2. Cash/cash equivalent will drop from the present 1,736,724 k RMB to 661,855k RMB after using it to pay for all the liabilities. Equities will thus be just the total assets, which is 1,818,649 k RMB. In other words, there's no change in equities if they pay off their debts using cash/cash equivalent or if they did not.

The new ROE if they pay off all their debts using their cash will thus be 31.5%. Compare this against 26.4%.

Thus, your statement that "Could it be that they deliberately refuse to pay up all their liabilities, just so that they can maintain this strong ROE?" is not true. Their ROE will be even higher should they wish to pay off their liabilities in full using their cash.

Of course, my calculations might be over simplified. It's essentially a multi-variate problem.

Akatsuki said...

Oh ic ic, my mistake. Cause the interest expense belongs to the P/L component, say if interest expense where to be gone, the Net profit will be higher , thus using simple caculation, the ROE will likewise be higher. Youre correct.. NAV will not change, this then result in a higher ROE. Logical... very logcial hehe

Akatsuki said...
This comment has been removed by the author.
Akatsuki said...

Hi, excuse me for imposing again ahah. I could just be right in saying this statement "refuse to pay up all their liablities, just so that they can maintain this strong ROE" the word here is maintaining, ok soo lets see if im correct.
Say in 2009 China Milk's Net profit increased quite abit beause it alrdy paid up all its debts, Ok -no interest exp. So for that FY 09 the ROE will indeed be higher then FY 08. However, if management doesn't give away all its net profit, this figure will be pump in back to OE (Owner's Equity) in the account called retained earnings, therefore with this huge figure under OE, going into FY 10, ChinaMilk must work even hard to maintain its ROE ,
Beacse their OE has increased and prediction of the same amt of net profit to be deprived from FY10 is uncertain..therefore having loans, keeps the amount of NP in check, so that is gives managment time to plan out what to do with those cash and in the same time maintain the ROE.. i think >_<

la papillion said...

Hi akatsuki,

I treat your word 'maintain' to mean this: to keep the ROE (26.4%) of FY08 constant, and not let it decrease.
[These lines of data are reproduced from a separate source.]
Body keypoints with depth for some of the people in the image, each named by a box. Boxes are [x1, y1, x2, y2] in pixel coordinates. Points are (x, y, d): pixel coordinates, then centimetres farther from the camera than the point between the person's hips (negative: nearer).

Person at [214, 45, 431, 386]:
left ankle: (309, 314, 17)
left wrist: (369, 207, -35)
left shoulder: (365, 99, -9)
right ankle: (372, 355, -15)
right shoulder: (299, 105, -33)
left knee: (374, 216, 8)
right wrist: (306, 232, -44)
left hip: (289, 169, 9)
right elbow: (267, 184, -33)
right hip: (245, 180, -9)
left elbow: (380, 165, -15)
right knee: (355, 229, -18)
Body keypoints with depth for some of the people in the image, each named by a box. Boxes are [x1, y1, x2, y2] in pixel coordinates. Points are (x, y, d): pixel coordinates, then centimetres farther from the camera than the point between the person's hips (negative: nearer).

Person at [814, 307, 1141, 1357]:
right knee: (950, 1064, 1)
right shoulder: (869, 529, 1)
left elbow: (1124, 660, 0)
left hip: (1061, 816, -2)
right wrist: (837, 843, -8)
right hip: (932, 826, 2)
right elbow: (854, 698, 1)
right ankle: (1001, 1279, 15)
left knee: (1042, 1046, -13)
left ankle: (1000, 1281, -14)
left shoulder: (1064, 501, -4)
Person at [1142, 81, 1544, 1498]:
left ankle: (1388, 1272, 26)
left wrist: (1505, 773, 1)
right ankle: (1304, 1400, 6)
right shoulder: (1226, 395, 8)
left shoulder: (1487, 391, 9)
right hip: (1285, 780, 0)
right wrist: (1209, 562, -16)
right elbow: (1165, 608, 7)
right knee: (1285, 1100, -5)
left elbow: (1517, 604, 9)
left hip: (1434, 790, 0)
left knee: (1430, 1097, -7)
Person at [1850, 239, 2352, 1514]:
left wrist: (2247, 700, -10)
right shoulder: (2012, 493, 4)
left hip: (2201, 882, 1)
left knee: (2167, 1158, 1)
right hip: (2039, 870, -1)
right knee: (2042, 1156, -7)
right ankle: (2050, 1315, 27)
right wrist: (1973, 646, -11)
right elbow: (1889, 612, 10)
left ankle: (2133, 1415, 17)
I've already shown in a oversimplistic way that paying off their total debts using their cash/cash equivalent actually increases their ROE. Thus if your definition of 'maintain' is 'to keep constant, and not increase or decrease', then we're on different grounds to begin with.
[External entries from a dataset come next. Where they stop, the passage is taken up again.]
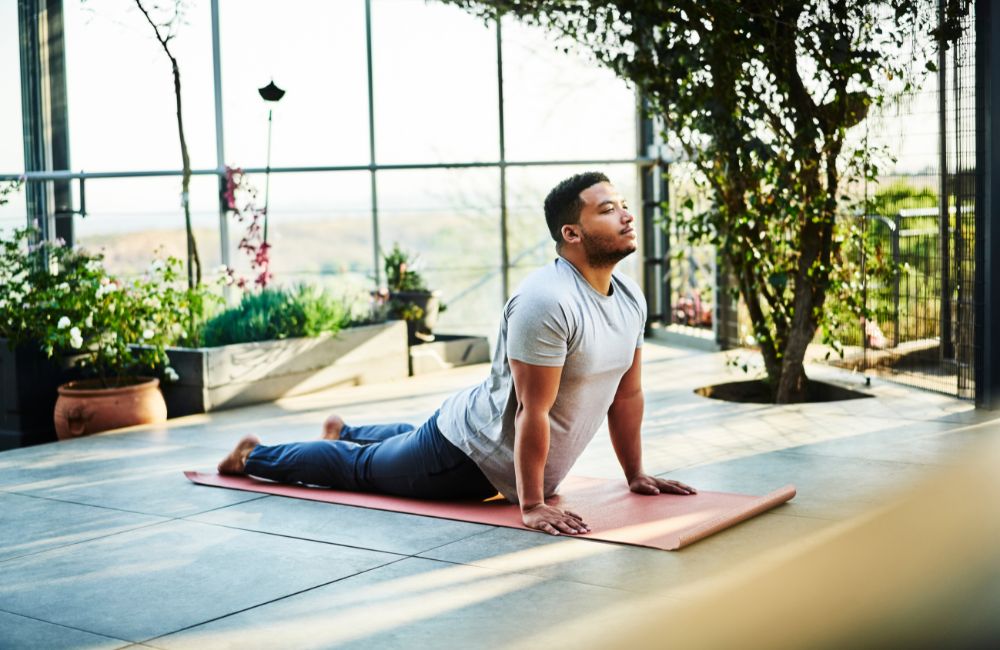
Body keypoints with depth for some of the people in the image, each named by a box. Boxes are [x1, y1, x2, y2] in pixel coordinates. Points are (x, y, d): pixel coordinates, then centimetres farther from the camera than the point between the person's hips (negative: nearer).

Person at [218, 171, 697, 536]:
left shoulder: (631, 299, -5)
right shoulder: (547, 302, -34)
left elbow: (627, 393, 6)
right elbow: (533, 412, -33)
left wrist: (636, 475, 8)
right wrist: (530, 505, -30)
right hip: (469, 454, -8)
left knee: (407, 444, 36)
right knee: (363, 469, 14)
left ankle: (345, 433, 62)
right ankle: (253, 456, 36)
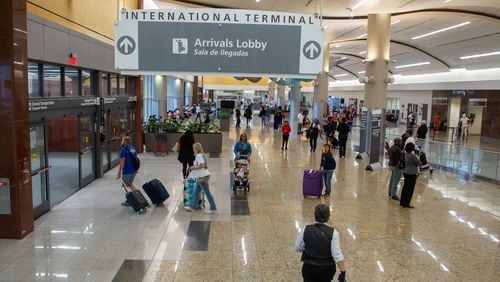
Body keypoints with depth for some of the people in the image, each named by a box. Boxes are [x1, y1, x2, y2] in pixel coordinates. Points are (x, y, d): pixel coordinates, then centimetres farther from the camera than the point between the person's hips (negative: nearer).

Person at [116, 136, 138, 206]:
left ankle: (128, 201, 13)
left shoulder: (123, 150, -15)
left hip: (127, 171, -7)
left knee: (125, 186, 8)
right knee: (130, 184, 22)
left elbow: (122, 162, -19)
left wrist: (119, 173, -16)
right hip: (134, 170, 7)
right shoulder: (133, 148, 9)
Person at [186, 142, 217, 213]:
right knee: (196, 192, 16)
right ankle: (193, 207, 25)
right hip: (200, 177, 11)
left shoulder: (198, 156, -17)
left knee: (207, 192, -3)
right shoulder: (202, 154, 13)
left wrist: (194, 168, -15)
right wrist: (194, 166, 14)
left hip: (202, 177, -11)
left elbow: (202, 165, -27)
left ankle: (213, 208, 5)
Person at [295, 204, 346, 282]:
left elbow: (298, 248, 2)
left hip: (309, 268, 0)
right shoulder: (333, 232, -16)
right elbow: (337, 255, -18)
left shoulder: (305, 230, -10)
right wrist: (343, 273, -11)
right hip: (327, 269, 0)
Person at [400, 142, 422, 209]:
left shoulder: (405, 155, 4)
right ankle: (406, 204, 6)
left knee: (405, 187, 16)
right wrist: (420, 162, 10)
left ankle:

With regards to your reasons, I think there's a lot of hypothetical 'if's here. By saying that china milk is uncertain of their net profit, hence they don't want to pay debts so as to maintain ROE is a bit far fetched, in my opinion. Well, they could have reduced their equity by giving out dividends (which they did before), this will still increase ROE. How about selling away their livestock, so as to reduce their equity base, this will increase ROE too. How about buying back their shares? These are measures which the management can be sure of too, since they are the ones to decide.
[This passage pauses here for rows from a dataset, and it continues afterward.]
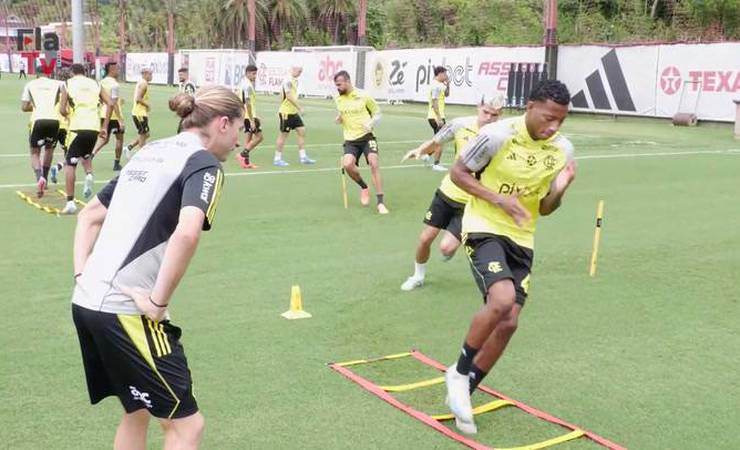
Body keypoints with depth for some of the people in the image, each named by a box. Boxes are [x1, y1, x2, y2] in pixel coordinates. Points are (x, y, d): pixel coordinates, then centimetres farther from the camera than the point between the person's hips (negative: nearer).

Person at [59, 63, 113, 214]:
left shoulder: (68, 84, 8)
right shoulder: (95, 84, 15)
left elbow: (62, 110, -2)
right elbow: (110, 104, 4)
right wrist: (105, 127, 7)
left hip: (77, 127, -3)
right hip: (94, 127, 3)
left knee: (70, 164, 5)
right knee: (86, 155, 31)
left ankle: (70, 203, -1)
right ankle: (89, 175, 0)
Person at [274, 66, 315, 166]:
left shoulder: (295, 81, 12)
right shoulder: (288, 81, -16)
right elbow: (289, 96, -23)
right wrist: (300, 108, -24)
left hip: (294, 112, 9)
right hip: (286, 112, -9)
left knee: (302, 131, 6)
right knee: (283, 134, -2)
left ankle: (303, 156, 12)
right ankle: (277, 159, 8)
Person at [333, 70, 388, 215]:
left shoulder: (363, 96, -6)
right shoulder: (338, 99, 6)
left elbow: (377, 113, 4)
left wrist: (371, 124, -16)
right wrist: (338, 119, -2)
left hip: (366, 136, -3)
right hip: (350, 140, 3)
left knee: (374, 164, -21)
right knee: (347, 164, -22)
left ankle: (381, 202, -13)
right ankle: (363, 187, 9)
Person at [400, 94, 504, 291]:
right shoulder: (460, 124, -10)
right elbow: (435, 143, 5)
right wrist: (420, 150, -15)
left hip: (472, 202, -3)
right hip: (447, 192, 3)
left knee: (446, 248, -12)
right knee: (425, 238, 7)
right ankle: (418, 276, 34)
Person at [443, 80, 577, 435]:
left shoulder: (563, 150, -1)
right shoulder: (497, 135, -16)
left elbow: (544, 209, 8)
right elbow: (458, 172, -7)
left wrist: (559, 190, -15)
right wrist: (499, 199, -19)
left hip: (521, 239, 6)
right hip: (484, 229, -5)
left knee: (508, 323, 1)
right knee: (502, 299, -28)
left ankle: (463, 392, 21)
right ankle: (460, 372, -3)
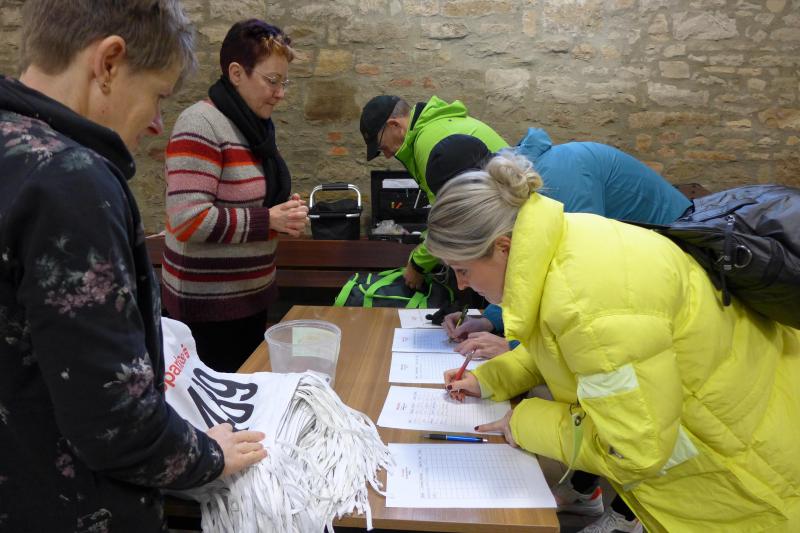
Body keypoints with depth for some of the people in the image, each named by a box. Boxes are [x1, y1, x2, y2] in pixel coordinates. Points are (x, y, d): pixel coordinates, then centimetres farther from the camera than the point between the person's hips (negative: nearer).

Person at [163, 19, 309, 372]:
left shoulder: (257, 125, 8)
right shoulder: (201, 125, -18)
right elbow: (189, 219, -26)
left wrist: (284, 211, 0)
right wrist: (269, 221, -20)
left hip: (252, 292, 8)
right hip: (210, 301, -8)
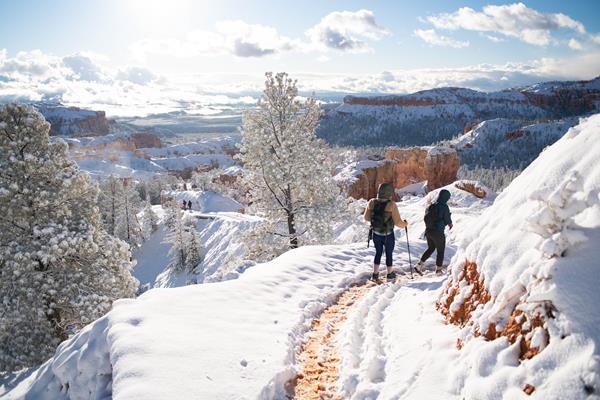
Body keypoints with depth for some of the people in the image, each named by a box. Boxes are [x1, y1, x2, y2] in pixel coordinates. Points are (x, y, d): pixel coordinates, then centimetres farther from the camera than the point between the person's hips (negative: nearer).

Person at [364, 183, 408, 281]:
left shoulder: (372, 203, -9)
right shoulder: (391, 205, -21)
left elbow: (366, 217, 2)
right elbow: (397, 222, -17)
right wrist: (405, 223, 4)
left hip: (376, 234, 3)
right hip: (388, 235, -3)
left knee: (378, 252, 22)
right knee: (389, 254, 16)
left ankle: (375, 273, 25)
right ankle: (390, 274, 31)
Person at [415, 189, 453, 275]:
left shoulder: (431, 206, 3)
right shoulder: (444, 207, -15)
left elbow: (426, 218, 8)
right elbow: (447, 220, -10)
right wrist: (450, 224, 12)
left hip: (428, 231, 6)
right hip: (438, 232, -6)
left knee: (431, 248, 23)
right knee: (440, 251, 13)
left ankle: (419, 265, 12)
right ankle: (438, 269, 22)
My point is that while I do not know why the company do not wish to pay off their debts with their cash, i seriously doubt that it's used to increase their ROE. Not many pple even see ROE as an important criteria before they start investing, so they really have no vested interest in maintaining it. Of course, all this boils down to trusting the company to uphold the interests of shareholders and not squander it on frivolous pursuits.

Hey, thks for debating with me on this issue :) Keep it coming :)

Mr. Boring said...

ROE can be manipulated. One should not just relied on ROE alone but look at the Financial Statement for totality.